Function Calling give us structured output and a way to interact to external tools, such as booking flights or fetching weather data. This can be especially useful when integrating AI into real-world applications.

tools = [
    {
        "type": "function",
        "function": {
            "name": "get_weather_forecast",
            "description": "Provides a weather forecast for a given location and date.",
            "parameters": {
                "type": "object",
                "properties": {"location": {"type": "string"}, "date": {"type": "string"}},
                "required": ["location", "date"],
            },
        },
    },
    {
        "type": "function",
        "function": {
            "name": "book_flight",
            "description": "Book a flight.",
            "parameters": {
                "type": "object",
                "properties": {
                    "departure_city": {"type": "string"},
                    "arrival_city": {"type": "string"},
                    "departure_date": {"type": "string"},
                    "return_date": {"type": "string"},
                    "num_passengers": {"type": "integer"},
                    "cabin_class": {"type": "string"},
                },
                "required": [
                    "departure_city",
                    "arrival_city",
                    "departure_date",
                    "return_date",
                    "num_passengers",
                    "cabin_class",
                ],
            },
        },
    },
]

from openai import OpenAI
from datetime import date
import json

client = OpenAI()
chat_completion = client.chat.completions.create(
    model="gpt-4-turbo",
    messages=[
        {"role": "system", "content": f"Today's date is {date.today()}"},
        {
            "role": "user",
            "content": """This coming friday, I am planning to go to New delhi from bengaluru
            I will be with my friend xyz.
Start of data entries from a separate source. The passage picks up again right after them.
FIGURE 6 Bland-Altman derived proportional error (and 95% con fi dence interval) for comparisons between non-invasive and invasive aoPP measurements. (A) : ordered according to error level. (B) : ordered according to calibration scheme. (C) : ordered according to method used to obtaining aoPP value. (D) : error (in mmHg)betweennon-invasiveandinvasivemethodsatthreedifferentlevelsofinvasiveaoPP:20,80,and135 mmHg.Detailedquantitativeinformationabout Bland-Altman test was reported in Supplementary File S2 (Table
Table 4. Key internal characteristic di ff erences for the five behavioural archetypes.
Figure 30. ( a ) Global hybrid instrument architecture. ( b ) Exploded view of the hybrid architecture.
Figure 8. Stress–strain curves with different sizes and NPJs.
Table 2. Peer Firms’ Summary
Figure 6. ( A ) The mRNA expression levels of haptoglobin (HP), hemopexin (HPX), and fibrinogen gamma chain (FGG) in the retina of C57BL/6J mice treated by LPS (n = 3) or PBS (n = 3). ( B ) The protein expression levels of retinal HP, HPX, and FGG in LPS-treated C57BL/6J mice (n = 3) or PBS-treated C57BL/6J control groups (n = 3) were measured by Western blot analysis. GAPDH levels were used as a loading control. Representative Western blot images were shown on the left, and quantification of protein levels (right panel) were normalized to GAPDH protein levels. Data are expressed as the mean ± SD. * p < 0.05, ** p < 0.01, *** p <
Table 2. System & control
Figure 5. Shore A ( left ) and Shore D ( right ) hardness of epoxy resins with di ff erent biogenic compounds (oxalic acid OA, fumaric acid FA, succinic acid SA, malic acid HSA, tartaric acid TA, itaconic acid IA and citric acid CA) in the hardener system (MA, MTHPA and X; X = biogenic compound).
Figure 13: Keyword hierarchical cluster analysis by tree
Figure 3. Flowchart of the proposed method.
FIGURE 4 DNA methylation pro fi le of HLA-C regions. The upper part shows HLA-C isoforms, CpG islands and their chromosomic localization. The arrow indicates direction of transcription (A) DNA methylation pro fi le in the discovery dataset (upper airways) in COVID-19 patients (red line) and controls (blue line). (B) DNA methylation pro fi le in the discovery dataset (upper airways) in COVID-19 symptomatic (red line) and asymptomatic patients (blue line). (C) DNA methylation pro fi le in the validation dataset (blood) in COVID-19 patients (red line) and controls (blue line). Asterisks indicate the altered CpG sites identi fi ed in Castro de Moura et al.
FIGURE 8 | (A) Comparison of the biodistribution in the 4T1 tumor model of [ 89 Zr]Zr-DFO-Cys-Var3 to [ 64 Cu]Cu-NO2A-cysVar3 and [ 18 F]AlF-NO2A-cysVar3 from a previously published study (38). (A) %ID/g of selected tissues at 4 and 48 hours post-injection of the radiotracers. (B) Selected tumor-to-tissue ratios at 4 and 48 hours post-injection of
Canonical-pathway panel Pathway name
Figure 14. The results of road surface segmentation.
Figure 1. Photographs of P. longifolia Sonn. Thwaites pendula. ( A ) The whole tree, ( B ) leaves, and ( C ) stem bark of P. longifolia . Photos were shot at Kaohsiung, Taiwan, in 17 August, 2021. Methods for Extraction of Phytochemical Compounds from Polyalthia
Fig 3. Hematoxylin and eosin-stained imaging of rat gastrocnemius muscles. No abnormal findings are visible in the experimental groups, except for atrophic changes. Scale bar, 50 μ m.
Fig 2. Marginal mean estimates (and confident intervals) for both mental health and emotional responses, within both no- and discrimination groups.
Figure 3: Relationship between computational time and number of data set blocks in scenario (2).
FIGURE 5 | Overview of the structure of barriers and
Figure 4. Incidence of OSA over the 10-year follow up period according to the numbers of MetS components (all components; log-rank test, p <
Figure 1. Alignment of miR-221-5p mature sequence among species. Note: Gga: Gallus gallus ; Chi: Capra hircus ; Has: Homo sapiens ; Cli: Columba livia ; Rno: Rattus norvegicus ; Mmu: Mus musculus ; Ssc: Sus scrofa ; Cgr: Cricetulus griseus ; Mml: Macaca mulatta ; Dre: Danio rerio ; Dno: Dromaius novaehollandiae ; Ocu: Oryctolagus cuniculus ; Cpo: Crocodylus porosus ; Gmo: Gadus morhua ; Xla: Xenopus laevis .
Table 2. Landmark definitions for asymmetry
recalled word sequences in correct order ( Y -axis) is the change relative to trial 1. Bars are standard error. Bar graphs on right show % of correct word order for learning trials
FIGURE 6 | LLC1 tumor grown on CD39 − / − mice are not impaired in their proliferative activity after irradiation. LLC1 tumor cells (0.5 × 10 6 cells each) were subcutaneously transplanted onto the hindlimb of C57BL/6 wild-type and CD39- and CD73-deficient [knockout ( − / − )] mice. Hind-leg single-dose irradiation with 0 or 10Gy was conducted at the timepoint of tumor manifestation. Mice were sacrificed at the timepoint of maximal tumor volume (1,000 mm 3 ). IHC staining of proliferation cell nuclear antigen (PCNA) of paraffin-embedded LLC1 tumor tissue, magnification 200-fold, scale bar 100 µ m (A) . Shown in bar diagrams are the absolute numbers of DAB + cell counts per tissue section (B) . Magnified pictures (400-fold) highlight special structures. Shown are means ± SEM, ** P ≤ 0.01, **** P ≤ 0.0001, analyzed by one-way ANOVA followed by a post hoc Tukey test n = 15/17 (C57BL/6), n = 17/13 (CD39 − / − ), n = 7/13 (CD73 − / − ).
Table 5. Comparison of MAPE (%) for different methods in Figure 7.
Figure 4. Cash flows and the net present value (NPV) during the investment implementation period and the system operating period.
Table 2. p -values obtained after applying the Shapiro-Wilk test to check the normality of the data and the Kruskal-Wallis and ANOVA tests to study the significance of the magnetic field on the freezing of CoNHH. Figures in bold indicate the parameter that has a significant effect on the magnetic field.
We will be back on monday morning. Let me know what should i pack according to weather.
            Also send flight tickets to my email address [email protected]
            1.Book a flight
            2.Get weather forecast
            3.Send email""",
        }
    ],
    tools=tools,

)
for tool in chat_completion.choices[0].message.tool_calls:
    print(f"function name: {tool.function.name}")
    print(f"function arguments: {json.loads(tool.function.arguments)}")
    print()
# Sample Output:
function name: book_flight
function arguments: {'departure_city': 'Bengaluru', 'arrival_city': 'New Delhi', 'departure_date': '2025-02-09', 'return_date': '2025-02-12', 'num_passengers': 2, 'cabin_class': 'Economy'}

function name: get_weather_forecast
function arguments: {'location': 'New Delhi', 'date': '2025-02-09'}

Conclusion

LLMs are a powerful tool for natural language processing and can be applied in various ways, from text prediction to structured output generation. Experimenting with these models has given me a deeper understanding of their capabilities and how they can be integrated into real-world applications.